A U.S. Open could generate more than $4 million for the club, industry analysts say, and Monday corporate outings would bring in a consistent flow of cash.
But those voting against adding women apparently like the all-male feel of the 20,000-foot clubhouse, which was not designed to accommodate women.
And politics are at play. Club President Ed Gustafson is a disciple of Don Kelly, a former club president and key figure in the club's growth who was adamant about an all-male membership.
Reached Monday by telephone, Gustafson declined to comment.
Butler National hosted the Western Open from 1974 to 1990, but after the 1990 Shoal Creek controversy -- the public decried the club's discrimination against African-Americans -- the USGA, PGA Tour, LPGA and PGA of America required private clubs that host events to adopt non-discriminatory admissions practices.
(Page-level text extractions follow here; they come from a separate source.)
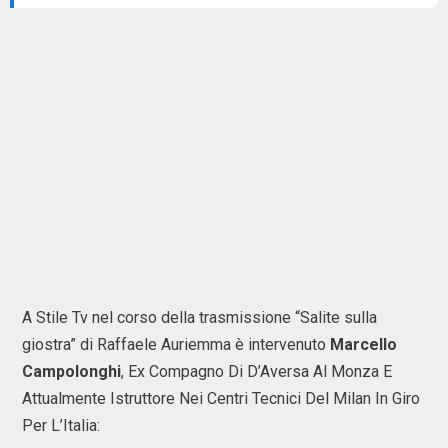
A Stile Tv nel corso della trasmissione “Salite sulla
giostra” di Raffaele Auriemma è intervenuto
Marcello
Campolonghi
, Ex Compagno Di D’Aversa Al Monza E
Attualmente Istruttore Nei Centri Tecnici Del Milan In Giro
Per L’Italia:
Butler National remains a top-level course, with Phil Mickelson and Luke Donald among the PGA Tour pros hoping it would host a major championship.
Mickelson played there in 2010 and told the Tribune in April: "What I loved about Butler were the subtleties: where the balls break, the risk-reward, the ability to get to certain pins, the challenge of making pars on the hard holes, the challenge of making birdies on the easy holes."
For Butler members hoping the club will add women, that might be the greatest challenge of all.